### TASK OBJECTIVE
The entries below contain a line with "708 319 49.65" and a line with "125 553 26.37". Retype exactly everything from the first down to the second, both included, and nothing else.

### TASK INPUTS
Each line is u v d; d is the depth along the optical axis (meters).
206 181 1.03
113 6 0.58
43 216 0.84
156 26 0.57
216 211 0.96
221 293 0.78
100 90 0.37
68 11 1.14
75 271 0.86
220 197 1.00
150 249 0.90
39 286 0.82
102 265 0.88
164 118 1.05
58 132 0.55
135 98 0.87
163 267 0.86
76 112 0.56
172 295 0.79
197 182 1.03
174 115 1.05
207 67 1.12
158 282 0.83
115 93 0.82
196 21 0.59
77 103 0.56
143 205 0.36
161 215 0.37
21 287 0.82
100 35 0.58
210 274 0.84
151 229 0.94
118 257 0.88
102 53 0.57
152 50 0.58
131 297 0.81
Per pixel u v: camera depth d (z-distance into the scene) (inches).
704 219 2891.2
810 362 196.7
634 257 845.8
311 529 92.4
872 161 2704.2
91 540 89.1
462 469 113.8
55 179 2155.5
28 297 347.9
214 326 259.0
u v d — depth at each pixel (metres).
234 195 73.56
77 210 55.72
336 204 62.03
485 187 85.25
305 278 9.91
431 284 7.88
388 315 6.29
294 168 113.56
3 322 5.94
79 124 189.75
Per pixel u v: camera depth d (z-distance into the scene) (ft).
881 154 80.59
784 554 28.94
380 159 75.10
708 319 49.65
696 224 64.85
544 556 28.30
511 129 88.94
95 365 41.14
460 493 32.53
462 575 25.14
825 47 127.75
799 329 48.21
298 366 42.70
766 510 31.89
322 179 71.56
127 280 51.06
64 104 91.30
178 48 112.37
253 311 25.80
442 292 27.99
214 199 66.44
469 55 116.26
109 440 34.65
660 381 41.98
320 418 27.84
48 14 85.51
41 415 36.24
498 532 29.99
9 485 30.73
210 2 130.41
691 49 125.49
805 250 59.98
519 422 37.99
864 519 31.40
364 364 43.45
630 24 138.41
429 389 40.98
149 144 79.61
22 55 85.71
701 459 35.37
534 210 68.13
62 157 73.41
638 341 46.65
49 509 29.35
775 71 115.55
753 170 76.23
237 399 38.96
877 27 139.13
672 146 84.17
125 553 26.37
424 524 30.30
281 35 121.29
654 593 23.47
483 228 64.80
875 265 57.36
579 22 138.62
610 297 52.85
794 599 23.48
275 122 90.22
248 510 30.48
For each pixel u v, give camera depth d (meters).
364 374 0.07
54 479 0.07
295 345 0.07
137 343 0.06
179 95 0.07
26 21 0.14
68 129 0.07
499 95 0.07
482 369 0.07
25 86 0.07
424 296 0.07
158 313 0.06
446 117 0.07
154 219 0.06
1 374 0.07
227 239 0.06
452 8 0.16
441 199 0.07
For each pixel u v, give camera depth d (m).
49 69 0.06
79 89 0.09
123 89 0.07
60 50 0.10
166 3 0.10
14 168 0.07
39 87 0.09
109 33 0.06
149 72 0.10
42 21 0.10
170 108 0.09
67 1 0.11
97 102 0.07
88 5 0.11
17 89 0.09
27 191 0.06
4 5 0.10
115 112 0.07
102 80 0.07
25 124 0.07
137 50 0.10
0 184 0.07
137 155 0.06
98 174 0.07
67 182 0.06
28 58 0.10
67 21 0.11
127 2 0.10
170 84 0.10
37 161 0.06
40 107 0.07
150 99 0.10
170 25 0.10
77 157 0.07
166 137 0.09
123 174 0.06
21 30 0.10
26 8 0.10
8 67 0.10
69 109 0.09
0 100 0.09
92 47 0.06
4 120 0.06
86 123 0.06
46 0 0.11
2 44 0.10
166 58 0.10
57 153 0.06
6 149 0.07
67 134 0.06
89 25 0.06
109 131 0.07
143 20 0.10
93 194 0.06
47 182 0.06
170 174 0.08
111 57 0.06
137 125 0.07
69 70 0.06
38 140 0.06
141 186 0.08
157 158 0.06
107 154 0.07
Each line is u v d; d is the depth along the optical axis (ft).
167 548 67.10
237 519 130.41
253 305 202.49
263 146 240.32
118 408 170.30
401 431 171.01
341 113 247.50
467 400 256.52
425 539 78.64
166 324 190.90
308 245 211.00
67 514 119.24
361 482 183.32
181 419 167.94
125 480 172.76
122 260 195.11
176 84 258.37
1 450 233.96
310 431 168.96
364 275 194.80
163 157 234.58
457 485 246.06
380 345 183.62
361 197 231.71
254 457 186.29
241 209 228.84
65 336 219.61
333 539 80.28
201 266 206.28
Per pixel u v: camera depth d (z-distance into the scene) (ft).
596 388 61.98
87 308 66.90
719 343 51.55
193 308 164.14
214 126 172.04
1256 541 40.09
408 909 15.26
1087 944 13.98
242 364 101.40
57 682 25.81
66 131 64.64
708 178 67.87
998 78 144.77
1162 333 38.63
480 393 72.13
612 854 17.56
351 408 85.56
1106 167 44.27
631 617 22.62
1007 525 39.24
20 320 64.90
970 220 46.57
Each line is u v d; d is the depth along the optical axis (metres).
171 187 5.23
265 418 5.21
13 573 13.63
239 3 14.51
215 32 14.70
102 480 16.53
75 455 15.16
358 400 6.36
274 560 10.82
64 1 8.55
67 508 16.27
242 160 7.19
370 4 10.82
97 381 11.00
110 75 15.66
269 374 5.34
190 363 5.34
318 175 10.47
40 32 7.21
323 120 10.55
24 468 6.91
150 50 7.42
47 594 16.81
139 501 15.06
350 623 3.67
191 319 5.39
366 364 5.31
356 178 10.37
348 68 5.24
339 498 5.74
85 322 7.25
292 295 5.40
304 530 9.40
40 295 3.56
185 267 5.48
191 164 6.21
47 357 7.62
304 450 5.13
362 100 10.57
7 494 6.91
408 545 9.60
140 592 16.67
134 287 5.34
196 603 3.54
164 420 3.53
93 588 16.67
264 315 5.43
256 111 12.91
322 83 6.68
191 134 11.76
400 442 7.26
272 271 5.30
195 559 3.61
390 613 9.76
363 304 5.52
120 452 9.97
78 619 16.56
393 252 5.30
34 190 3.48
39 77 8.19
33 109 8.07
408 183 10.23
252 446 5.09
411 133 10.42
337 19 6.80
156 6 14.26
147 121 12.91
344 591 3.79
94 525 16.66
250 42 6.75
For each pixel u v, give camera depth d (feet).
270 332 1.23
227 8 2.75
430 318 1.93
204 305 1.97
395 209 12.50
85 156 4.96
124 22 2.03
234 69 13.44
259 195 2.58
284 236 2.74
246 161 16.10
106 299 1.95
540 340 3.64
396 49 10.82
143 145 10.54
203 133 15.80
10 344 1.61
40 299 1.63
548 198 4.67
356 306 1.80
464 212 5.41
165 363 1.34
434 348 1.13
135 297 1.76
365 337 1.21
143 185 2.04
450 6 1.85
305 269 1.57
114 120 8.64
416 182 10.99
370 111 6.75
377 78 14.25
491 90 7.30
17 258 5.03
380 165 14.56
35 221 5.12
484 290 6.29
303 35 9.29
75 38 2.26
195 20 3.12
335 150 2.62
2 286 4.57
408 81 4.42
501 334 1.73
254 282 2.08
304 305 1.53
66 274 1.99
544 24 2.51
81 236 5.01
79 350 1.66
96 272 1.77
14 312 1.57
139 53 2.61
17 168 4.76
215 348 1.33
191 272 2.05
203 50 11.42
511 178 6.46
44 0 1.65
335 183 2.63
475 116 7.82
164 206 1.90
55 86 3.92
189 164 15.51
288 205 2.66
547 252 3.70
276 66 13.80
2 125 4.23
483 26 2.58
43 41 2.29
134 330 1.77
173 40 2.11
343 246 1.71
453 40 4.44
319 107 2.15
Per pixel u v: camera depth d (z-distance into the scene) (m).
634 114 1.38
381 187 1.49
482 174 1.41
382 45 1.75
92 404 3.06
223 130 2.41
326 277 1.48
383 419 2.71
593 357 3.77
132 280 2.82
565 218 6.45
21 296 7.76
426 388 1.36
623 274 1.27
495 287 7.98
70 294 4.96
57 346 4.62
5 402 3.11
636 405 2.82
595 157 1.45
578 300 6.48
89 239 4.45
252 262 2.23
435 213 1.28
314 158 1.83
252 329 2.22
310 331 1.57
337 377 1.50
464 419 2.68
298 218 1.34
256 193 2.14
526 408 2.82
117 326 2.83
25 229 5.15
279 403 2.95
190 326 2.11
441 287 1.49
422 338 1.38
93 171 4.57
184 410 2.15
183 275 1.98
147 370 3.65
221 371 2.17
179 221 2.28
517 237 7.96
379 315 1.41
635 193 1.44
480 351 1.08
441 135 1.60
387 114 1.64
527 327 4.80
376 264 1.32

### TASK SOLUTION
708 319 49.65
696 224 64.85
544 556 28.30
511 129 88.94
95 365 41.14
460 493 32.53
462 575 25.14
825 47 127.75
799 329 48.21
298 366 42.70
766 510 31.89
322 179 71.56
127 280 51.06
64 104 91.30
178 48 112.37
253 311 25.80
442 292 27.99
214 199 66.44
469 55 116.26
109 440 34.65
660 381 41.98
320 418 27.84
48 14 85.51
41 415 36.24
498 532 29.99
9 485 30.73
210 2 130.41
691 49 125.49
805 250 59.98
519 422 37.99
864 519 31.40
364 364 43.45
630 24 138.41
429 389 40.98
149 144 79.61
22 55 85.71
701 459 35.37
534 210 68.13
62 157 73.41
638 341 46.65
49 509 29.35
775 71 115.55
753 170 76.23
237 399 38.96
877 27 139.13
672 146 84.17
125 553 26.37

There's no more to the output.